Researchers found 85 Google Play apps with over 8 million downloads forced users to view the fullscreen ad. gaming programs, contain an adware family that greatly disrupts end users. Once installed, apps display ads across the screen – a setting that forces users to view the entire duration of an ad before closing the window or returning to the app. The apps show an ad every five minutes, but people running the platform have the ability to remotely change the frequency.
AndroidOS_Hidenad.HRXH, as it is called adware, uses many tricks to prevent detection and removal. A half hour after installing, for example, an app hides its icon and creates a shortcut on the device's home screen. (That's according to a write-up from Trend Micro, the security firm that found the apps.) Prevents hiding the icon from being uninstalled by dragging and dropping the screen icon uninstall section. of the device.

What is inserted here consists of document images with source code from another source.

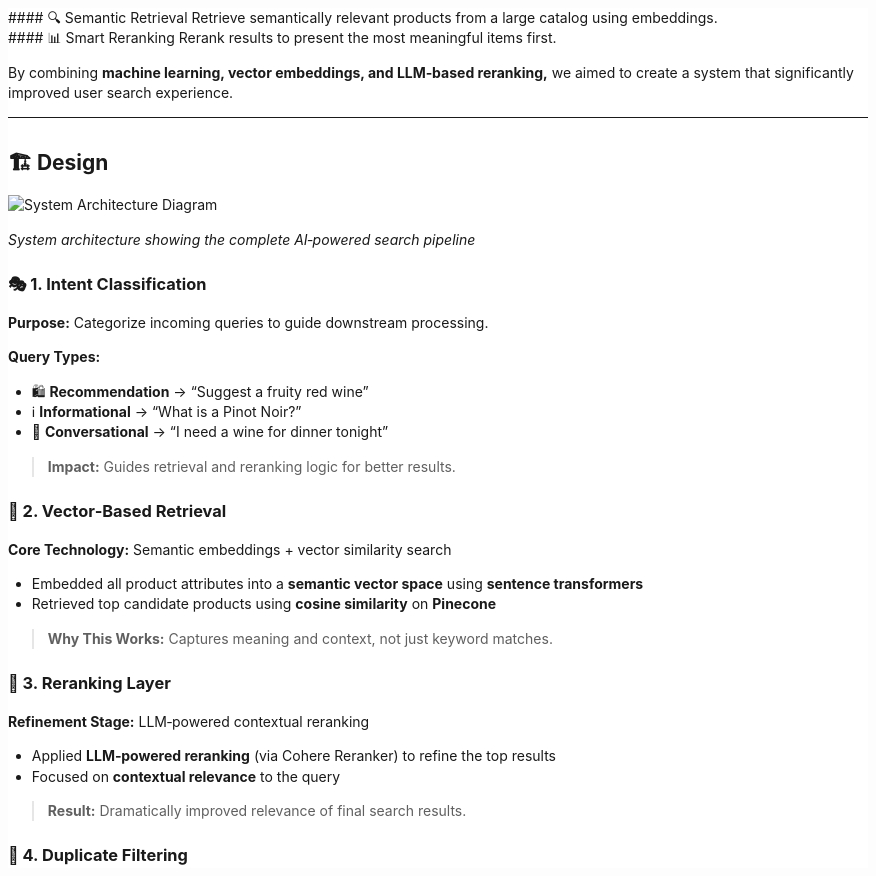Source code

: <div class="objective-card" markdown="1">
#### 🔍 Semantic Retrieval  
Retrieve semantically relevant products from a large catalog using embeddings.
</div>

<div class="objective-card" markdown="1">
#### 📊 Smart Reranking  
Rerank results to present the most meaningful items first.
</div>
</div>

By combining **machine learning, vector embeddings, and LLM‑based reranking,** we aimed to create a system that significantly improved user search experience.

---

## 🏗️ Design

<div class="image-container">
  <img src="{{ '/assets/images/semantic_search.png' | relative_url }}" alt="System Architecture Diagram" class="blog-image" />
  <p class="image-caption"><em>System architecture showing the complete AI‑powered search pipeline</em></p>
</div>

### 🎭 1. Intent Classification

**Purpose:** Categorize incoming queries to guide downstream processing.

**Query Types:**

- 🛍️ **Recommendation** → “Suggest a fruity red wine”  
- ℹ️ **Informational** → “What is a Pinot Noir?”  
- 💬 **Conversational** → “I need a wine for dinner tonight”  

> **Impact:** Guides retrieval and reranking logic for better results.

### 🔢 2. Vector‑Based Retrieval

**Core Technology:** Semantic embeddings + vector similarity search

- Embedded all product attributes into a **semantic vector space** using **sentence transformers**  
- Retrieved top candidate products using **cosine similarity** on **Pinecone**  

> **Why This Works:** Captures meaning and context, not just keyword matches.

### 🎯 3. Reranking Layer

**Refinement Stage:** LLM‑powered contextual reranking

- Applied **LLM‑powered reranking** (via Cohere Reranker) to refine the top results  
- Focused on **contextual relevance** to the query  

> **Result:** Dramatically improved relevance of final search results.

### 🧹 4. Duplicate Filtering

Android 8 and later versions require user confirmation before an app can create a shortcut, but even if users disagree with these versions, the icon remains hidden.
An app will also record two timestamps, "the current time (device system time) as & # 39; installTime, & # 39; and network time, with the timestamp being obtained by abuse of a publicly available and legitimate RESTful application programming interface (API), then stored as networkInstallTime. & # 39; "

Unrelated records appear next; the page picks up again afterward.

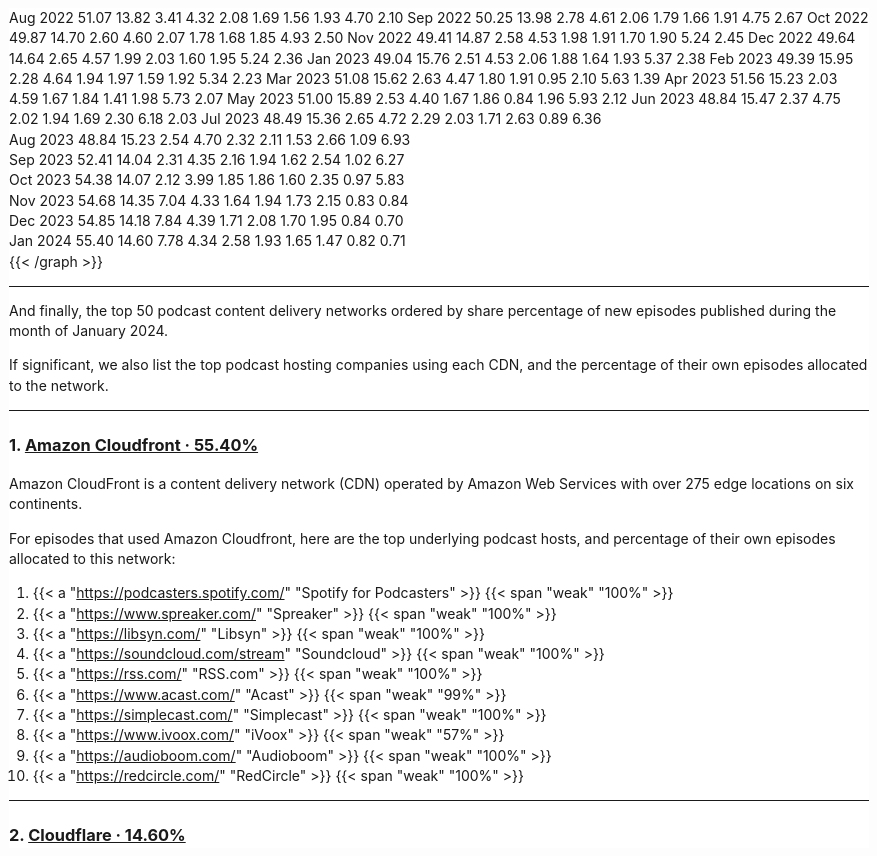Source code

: Aug 2022	51.07	13.82	3.41	4.32	2.08	1.69	1.56	1.93				4.70	2.10
Sep 2022	50.25	13.98	2.78	4.61	2.06	1.79	1.66	1.91				4.75	2.67
Oct 2022	49.87	14.70	2.60	4.60	2.07	1.78	1.68	1.85				4.93	2.50
Nov 2022	49.41	14.87	2.58	4.53	1.98	1.91	1.70	1.90				5.24	2.45
Dec 2022	49.64	14.64	2.65	4.57	1.99	2.03	1.60	1.95				5.24	2.36
Jan 2023	49.04	15.76	2.51	4.53	2.06	1.88	1.64	1.93				5.37	2.38
Feb 2023	49.39	15.95	2.28	4.64	1.94	1.97	1.59	1.92				5.34	2.23
Mar 2023	51.08	15.62	2.63	4.47	1.80	1.91	0.95	2.10				5.63	1.39
Apr 2023	51.56	15.23	2.03	4.59	1.67	1.84	1.41	1.98				5.73	2.07
May 2023	51.00	15.89	2.53	4.40	1.67	1.86	0.84	1.96				5.93	2.12
Jun 2023	48.84	15.47	2.37	4.75	2.02	1.94	1.69	2.30				6.18	2.03
Jul 2023	48.49	15.36	2.65	4.72	2.29	2.03	1.71	2.63			0.89	6.36	
Aug 2023	48.84	15.23	2.54	4.70	2.32	2.11	1.53	2.66	1.09			6.93	
Sep 2023	52.41	14.04	2.31	4.35	2.16	1.94	1.62	2.54	1.02			6.27	
Oct 2023	54.38	14.07	2.12	3.99	1.85	1.86	1.60	2.35	0.97			5.83	
Nov 2023	54.68	14.35	7.04	4.33	1.64	1.94	1.73	2.15	0.83		0.84		
Dec 2023	54.85	14.18	7.84	4.39	1.71	2.08	1.70	1.95	0.84		0.70		
Jan 2024	55.40	14.60	7.78	4.34	2.58	1.93	1.65	1.47	0.82	0.71			
{{< /graph >}}

---

And finally, the top 50 podcast content delivery networks ordered by share percentage of new episodes published during 
the month of January 2024.

If significant, we also list the top podcast hosting companies using each CDN, and the percentage of their own episodes allocated to the network.

---

### 1. [Amazon Cloudfront · 55.40%](https://aws.amazon.com/cloudfront/)

Amazon CloudFront is a content delivery network (CDN) operated by Amazon Web Services with over 275 edge locations on six continents.

For episodes that used Amazon Cloudfront, here are the top underlying podcast hosts, and percentage of their own episodes allocated to this network:

1. {{< a "https://podcasters.spotify.com/" "Spotify for Podcasters" >}} {{< span "weak" "100%" >}}
2. {{< a "https://www.spreaker.com/" "Spreaker" >}} {{< span "weak" "100%" >}}
3. {{< a "https://libsyn.com/" "Libsyn" >}} {{< span "weak" "100%" >}}
4. {{< a "https://soundcloud.com/stream" "Soundcloud" >}} {{< span "weak" "100%" >}}
5. {{< a "https://rss.com/" "RSS.com" >}} {{< span "weak" "100%" >}}
6. {{< a "https://www.acast.com/" "Acast" >}} {{< span "weak" "99%" >}}
7. {{< a "https://simplecast.com/" "Simplecast" >}} {{< span "weak" "100%" >}}
8. {{< a "https://www.ivoox.com/" "iVoox" >}} {{< span "weak" "57%" >}}
9. {{< a "https://audioboom.com/" "Audioboom" >}} {{< span "weak" "100%" >}}
10. {{< a "https://redcircle.com/" "RedCircle" >}} {{< span "weak" "100%" >}}
---

### 2. [Cloudflare · 14.60%](https://www.cloudflare.com/cdn/)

Later, the app will register a component of Android, known as a "Broadcast Receiver," which lets the app send or receive system or application events. The goal: to help monitor if a user is present after the infected device wakes up.

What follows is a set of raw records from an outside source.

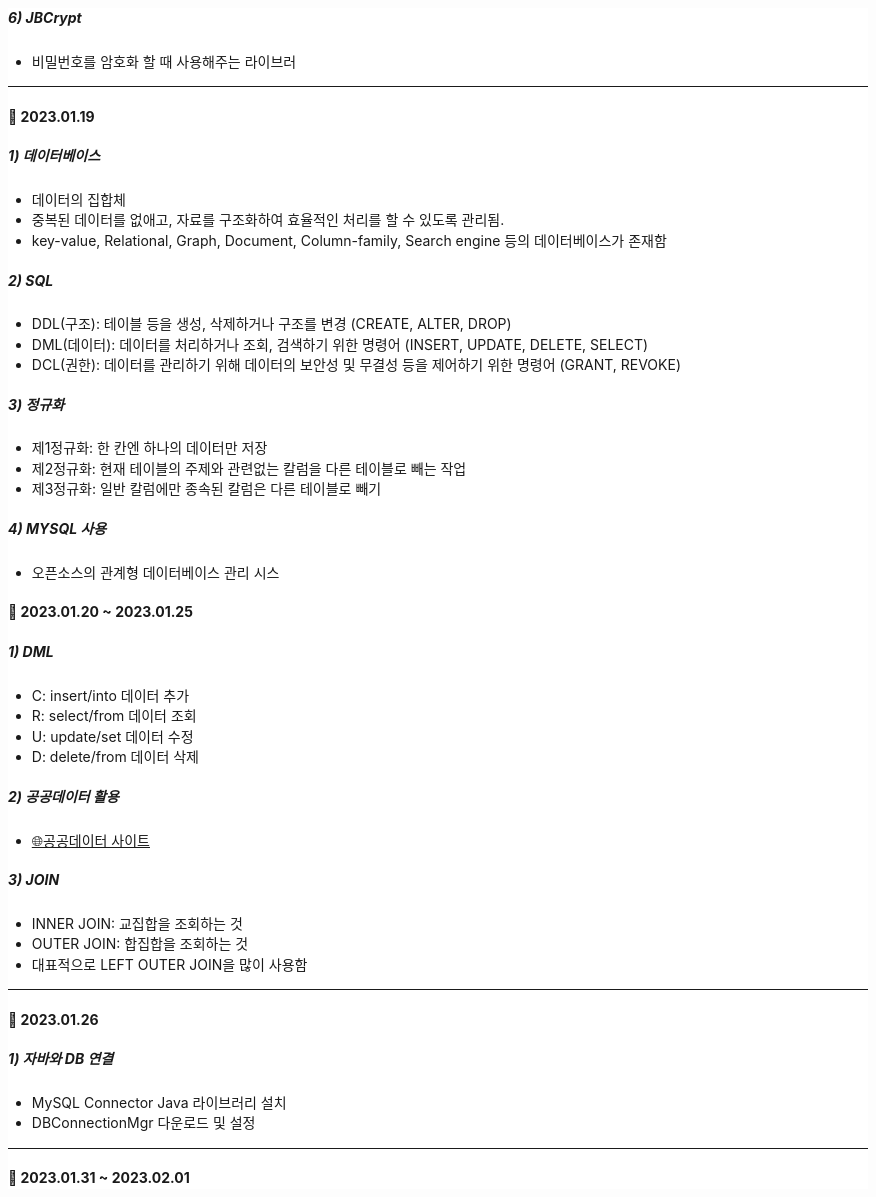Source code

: ##### 6) JBCrypt
  - 비밀번호를 암호화 할 때 사용해주는 라이브러

___

#### 📅 2023.01.19

##### 1) 데이터베이스
  - 데이터의 집합체
  - 중복된 데이터를 없애고, 자료를 구조화하여 효율적인 처리를 할 수 있도록 관리됨.
  - key-value, Relational, Graph, Document, Column-family, Search engine 등의 데이터베이스가 존재함

##### 2) SQL
  - DDL(구조): 테이블 등을 생성, 삭제하거나 구조를 변경 (CREATE, ALTER, DROP)
  - DML(데이터): 데이터를 처리하거나 조회, 검색하기 위한 명령어 (INSERT, UPDATE, DELETE, SELECT)
  - DCL(권한): 데이터를 관리하기 위해 데이터의 보안성 및 무결성 등을 제어하기 위한 명령어 (GRANT, REVOKE)

##### 3) 정규화
  - 제1정규화: 한 칸엔 하나의 데이터만 저장
  - 제2정규화: 현재 테이블의 주제와 관련없는 칼럼을 다른 테이블로 빼는 작업
  - 제3정규화: 일반 칼럼에만 종속된 칼럼은 다른 테이블로 빼기

##### 4) MYSQL 사용
  - 오픈소스의 관계형 데이터베이스 관리 시스

#### 📅 2023.01.20 ~ 2023.01.25

##### 1) DML
  - C: insert/into 데이터 추가
  - R: select/from 데이터 조회
  - U: update/set 데이터 수정
  - D: delete/from 데이터 삭제

##### 2) 공공데이터 활용
  - [🌐공공데이터 사이트](https://www.data.go.kr/)

##### 3) JOIN
  - INNER JOIN: 교집합을 조회하는 것
  - OUTER JOIN: 합집합을 조회하는 것
  - 대표적으로 LEFT OUTER JOIN을 많이 사용함

___

#### 📅 2023.01.26

##### 1) 자바와 DB 연결
  - MySQL Connector Java 라이브러리 설치
  - DBConnectionMgr 다운로드 및 설정

___

#### 📅 2023.01.31 ~ 2023.02.01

Trend Micro researcher Ecular Xu writes:
Each time the user opens the device, the adware will perform some checks before performing these actions. . It first compares the current time (device system time) with the timestamp stored as installTime; it compares the current network time (queried through a RESTful API) to the timestamp stored as networkInstallTime. Of these, the ad-embedded app can determine if it's been installed on the device long enough, with the default delay time configured to 30 minutes. To a certain extent, network time use can avoid time-based detection techniques or triggers used by traditional sandboxes, as the app's time settings may be compromised. -configure just by using networkInstallTime. minutes, it will start hiding the icon and creating a shortcut. device. When conditions are met, ads will be displayed on the screen. Similar to how it hides the icon, it also checks the time before ads are displayed. It also uses installTime and networkInstallTime to determine how long it has been installed on the device. In addition, it also reviews the last ad to make sure it doesn't show the same ad often.
The list of apps includes Super Selfie Camera, Cos Camera, Pop Camera, and A Stroke Line Puzzle. Each of these titles has been downloaded 1million times, which accounts for almost half of the total number of downloads. Other apps (which include Background Eraser, Meet Camera, Pixel Blur, Hi Music Play, and One Line Stroke) each have 500,000 downloads. The rest of the apps are published here.
Trend Micro has privately reported apps to Google. Google then removed the Play apps.